Why “The Framers Never Intended” Is Garbage

Imperfect Union August 2021

Constitutional Convention

In the last few months, an increasing number of politicians have made arguments that start with “The Founders never intended…”. While Americans have been appealing to the founding generation to bolster their positions since the founding generation, there seems to be an uptick of this rhetoric in political dialogue. I’ve spent over a decade deeply immersed in the founding generation and let me tell you, almost any argument that starts with those dreaded words is usually made in bad faith.

There are two instances in which it’s acceptable and appropriate to consider the founders’ intentions. First, you can ask what the founders intended if you are exploring how those expectations immediately met with resistance and evolved once they took office. Second, you can ask what the founders intended to understand what people were thinking at that time. Any attempt to apply 18th century ideology or values to the 21st century is inherently problematic. Here’s why.

1. The Founders almost never agreed. On anything. While they certainly agreed that things like liberty and republican virtue were important, they rarely could come to a consensus about how to define those principles. They certainly didn’t agree about what the federal government should look like, and they didn’t even agree how to remember the Constitutional Convention just a few short years after the ink dried.

A few examples for clarification. If the framers (the men that wrote the Constitution) had agreed on everything, they would have all signed the document. They didn’t. George Mason refused to sign the Constitution and published a pamphlet after the Convention arguing that the states should refuse to ratify the proposed document. George Washington took Mason’s objections so personally that their disagreement drove a significant wedge between the longtime friends. In November 1787, as Mason continued his rabble-rousing against the Constitution, Washington complained about him in a letter to David Stuart:

“If the Convention was such a tumultuous, & disorderly body as a certain Gentleman has represented it to be, it may be ascribed, in a great degree to some dissatisfied characters [i.e. Mason] who would not submit to the decisions of a majority thereof.”

Additionally, the very existence of the Federalist Papers demonstrates that the founding generation had serious disagreements about the Constitution and the proposed government. Alexander Hamilton, John Jay, and James Madison wrote the Federalist essays to convince people to support the Constitution in the ratification conventions. If the outcome of the vote wasn’t a concern, there would have been no need for the excellent propaganda that are the Federalist Papers.

2. If the Founders did agree on one thing, it was that they were flawed humans, and their creations were imperfect. They desperately hoped future generations would come up with creative solutions to problems they couldn’t solve and problems they couldn’t yet foresee. Thomas Jefferson went so far as to suggest that each generation (about every 19 years) should come up with their own constitution to meet the current moment:

“No society can make a perpetual constitution, or even a perpetual law. The earth belongs always to the living generation.”

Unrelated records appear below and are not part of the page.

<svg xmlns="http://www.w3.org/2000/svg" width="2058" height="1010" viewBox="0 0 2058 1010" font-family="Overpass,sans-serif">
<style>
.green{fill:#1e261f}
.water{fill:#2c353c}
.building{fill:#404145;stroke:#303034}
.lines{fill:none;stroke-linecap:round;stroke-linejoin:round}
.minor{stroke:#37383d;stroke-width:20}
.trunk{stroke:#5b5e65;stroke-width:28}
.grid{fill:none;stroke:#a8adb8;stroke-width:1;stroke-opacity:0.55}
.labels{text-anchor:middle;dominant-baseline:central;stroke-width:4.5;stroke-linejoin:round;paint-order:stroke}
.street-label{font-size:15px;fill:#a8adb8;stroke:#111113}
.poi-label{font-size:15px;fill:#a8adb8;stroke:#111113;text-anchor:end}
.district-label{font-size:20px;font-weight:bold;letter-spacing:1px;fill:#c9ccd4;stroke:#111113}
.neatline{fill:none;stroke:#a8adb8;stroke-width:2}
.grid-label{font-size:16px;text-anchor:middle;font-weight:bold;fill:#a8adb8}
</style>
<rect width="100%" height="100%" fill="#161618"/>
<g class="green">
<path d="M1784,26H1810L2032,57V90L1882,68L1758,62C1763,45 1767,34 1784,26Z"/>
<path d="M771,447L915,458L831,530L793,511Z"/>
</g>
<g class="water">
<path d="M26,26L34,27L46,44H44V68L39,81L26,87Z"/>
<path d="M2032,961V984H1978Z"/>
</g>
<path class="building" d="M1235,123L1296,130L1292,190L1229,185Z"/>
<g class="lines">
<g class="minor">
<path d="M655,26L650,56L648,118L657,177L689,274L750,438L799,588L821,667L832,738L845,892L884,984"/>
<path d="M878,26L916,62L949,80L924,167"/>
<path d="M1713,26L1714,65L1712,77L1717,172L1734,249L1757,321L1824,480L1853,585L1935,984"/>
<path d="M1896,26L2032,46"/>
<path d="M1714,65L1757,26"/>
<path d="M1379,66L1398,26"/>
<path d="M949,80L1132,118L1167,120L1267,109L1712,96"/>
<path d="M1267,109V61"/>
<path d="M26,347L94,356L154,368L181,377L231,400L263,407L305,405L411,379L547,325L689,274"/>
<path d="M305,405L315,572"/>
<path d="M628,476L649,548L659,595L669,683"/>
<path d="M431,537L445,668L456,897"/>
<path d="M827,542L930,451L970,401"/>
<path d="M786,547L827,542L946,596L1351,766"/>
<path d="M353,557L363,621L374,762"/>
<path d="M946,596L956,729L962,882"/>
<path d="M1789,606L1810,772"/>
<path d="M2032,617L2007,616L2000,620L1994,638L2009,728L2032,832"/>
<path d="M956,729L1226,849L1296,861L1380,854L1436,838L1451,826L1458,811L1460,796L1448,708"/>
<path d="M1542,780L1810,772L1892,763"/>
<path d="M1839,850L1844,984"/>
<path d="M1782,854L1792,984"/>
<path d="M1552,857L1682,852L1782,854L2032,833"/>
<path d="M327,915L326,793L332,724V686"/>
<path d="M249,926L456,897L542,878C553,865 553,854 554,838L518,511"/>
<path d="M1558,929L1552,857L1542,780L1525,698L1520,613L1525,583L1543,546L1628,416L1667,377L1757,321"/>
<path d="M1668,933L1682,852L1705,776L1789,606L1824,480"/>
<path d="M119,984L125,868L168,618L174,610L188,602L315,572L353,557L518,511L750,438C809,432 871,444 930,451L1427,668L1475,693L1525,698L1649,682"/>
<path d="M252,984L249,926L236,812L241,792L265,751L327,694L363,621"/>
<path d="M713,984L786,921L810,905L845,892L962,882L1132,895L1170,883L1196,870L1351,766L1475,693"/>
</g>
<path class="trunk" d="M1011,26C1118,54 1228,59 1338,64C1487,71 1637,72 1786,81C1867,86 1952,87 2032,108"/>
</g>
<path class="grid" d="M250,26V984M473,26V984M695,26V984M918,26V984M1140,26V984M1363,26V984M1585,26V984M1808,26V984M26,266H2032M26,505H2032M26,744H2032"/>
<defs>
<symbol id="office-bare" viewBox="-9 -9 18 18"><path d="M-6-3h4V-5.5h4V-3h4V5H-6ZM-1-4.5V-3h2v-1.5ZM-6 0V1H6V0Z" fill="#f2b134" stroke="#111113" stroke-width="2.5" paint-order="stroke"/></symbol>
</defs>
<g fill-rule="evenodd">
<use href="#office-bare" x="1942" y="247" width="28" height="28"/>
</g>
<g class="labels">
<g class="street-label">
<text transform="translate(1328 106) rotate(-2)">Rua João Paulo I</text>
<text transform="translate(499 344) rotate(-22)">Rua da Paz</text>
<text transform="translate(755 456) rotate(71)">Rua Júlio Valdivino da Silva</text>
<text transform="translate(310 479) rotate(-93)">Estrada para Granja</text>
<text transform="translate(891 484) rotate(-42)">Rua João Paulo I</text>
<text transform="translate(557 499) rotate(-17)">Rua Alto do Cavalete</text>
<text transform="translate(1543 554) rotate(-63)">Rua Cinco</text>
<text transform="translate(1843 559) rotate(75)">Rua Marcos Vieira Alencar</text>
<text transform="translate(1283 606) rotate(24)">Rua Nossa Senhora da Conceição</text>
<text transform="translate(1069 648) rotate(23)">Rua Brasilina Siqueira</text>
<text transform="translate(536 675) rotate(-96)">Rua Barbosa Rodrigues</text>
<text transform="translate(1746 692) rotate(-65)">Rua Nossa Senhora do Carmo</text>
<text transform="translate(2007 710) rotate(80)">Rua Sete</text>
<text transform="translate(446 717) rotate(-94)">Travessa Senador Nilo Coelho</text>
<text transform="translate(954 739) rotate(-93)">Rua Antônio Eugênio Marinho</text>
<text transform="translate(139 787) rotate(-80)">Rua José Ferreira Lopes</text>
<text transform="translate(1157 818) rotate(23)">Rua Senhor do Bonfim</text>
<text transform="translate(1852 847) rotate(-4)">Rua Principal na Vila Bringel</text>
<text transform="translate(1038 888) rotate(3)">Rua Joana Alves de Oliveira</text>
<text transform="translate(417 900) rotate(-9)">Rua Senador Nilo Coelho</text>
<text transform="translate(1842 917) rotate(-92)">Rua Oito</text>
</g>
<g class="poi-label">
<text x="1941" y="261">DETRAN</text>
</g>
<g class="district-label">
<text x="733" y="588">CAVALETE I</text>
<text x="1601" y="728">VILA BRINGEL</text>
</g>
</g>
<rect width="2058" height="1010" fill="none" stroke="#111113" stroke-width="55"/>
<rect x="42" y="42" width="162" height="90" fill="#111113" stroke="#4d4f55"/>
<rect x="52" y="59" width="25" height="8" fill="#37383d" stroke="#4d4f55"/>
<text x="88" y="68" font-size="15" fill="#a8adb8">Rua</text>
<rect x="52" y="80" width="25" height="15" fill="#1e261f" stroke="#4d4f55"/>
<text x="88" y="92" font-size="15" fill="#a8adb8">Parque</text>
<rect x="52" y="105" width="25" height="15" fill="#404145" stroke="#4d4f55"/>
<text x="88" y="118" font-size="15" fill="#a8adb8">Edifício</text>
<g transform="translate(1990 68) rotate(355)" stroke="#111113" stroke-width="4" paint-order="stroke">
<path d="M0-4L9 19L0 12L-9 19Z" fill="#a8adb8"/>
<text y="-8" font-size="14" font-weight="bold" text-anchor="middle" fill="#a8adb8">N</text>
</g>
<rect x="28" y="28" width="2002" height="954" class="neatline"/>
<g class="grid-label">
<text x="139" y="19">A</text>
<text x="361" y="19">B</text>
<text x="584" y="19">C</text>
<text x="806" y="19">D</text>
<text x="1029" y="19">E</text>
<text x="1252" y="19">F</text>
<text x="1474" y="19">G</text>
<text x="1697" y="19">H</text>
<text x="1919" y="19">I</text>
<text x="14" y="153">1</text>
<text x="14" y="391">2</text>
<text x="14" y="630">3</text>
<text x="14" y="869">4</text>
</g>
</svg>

The framers included an amendment process for this very purpose and used it immediately. Friendly reminder that the Bill of Rights was not included in the original constitution. The Bill of Rights only came into existence because the Antifederalists protested vociferously during the ratification process and extracted promises from Federalists that they would include amendments once they were in office. James Madison made good on that promise and drafted several proposed amendments in the summer of 1789—two full years after the Constitutional Convention.

What does that mean? First, they knew the Constitution didn’t solve the problems they were currently facing, like slavery or the partisan or geographic divide. Second, they knew society would continue to evolve beyond their wildest imagination. They could not create a system that addressed all of the potential eventualities that might come down the road, which is why so much of the language of the Constitution is a bit vague. If anything, they would be horrified to know that we’ve deified their creation and treated the Constitution as sacrosanct.

The best way we can honor and live up to the legacy of the foundering generation is not to treat them as all-knowing, but to constantly strive to improve the system they created.

3. Finally, we can’t return to the 18th century. I’m often asked what the founders would think of the current moment if they could time travel. I usually start by making a joke about what they’d say, like “why is there a metal tube in the sky?” Which is snarky, but actually more substantive than it seems.

We live in a wildly different world. I’ve said this online before, but I wouldn’t have been allowed to wear pants in the 1790s. Nor would I have been able to vote, open a credit card, own property in my name, get a Ph.D., and on and on and on. 700,000 people lived bound in slavery, animals were considered beasts with no legal protections, and Native Americans were nobles savages to be “civilized.”

The founding generation was primarily concerned with Spanish, British, and French encroachment on western and southern territories, fear of violent enslaved uprisings, and naval impressment on the high seas. Cyber security, competition with China, and global warming didn’t even begin to enter the equation. These are just a few examples that demonstrate that many of the issues in the 21st century cannot be mapped neatly onto 18th century expectations.

That’s ok and as it should be. As humans and society continues to evolve, so too do our challenges. Although the framers were brilliant men, expecting them to have all the answers for our problems is wildly unfair. It’s up to us to figure it out.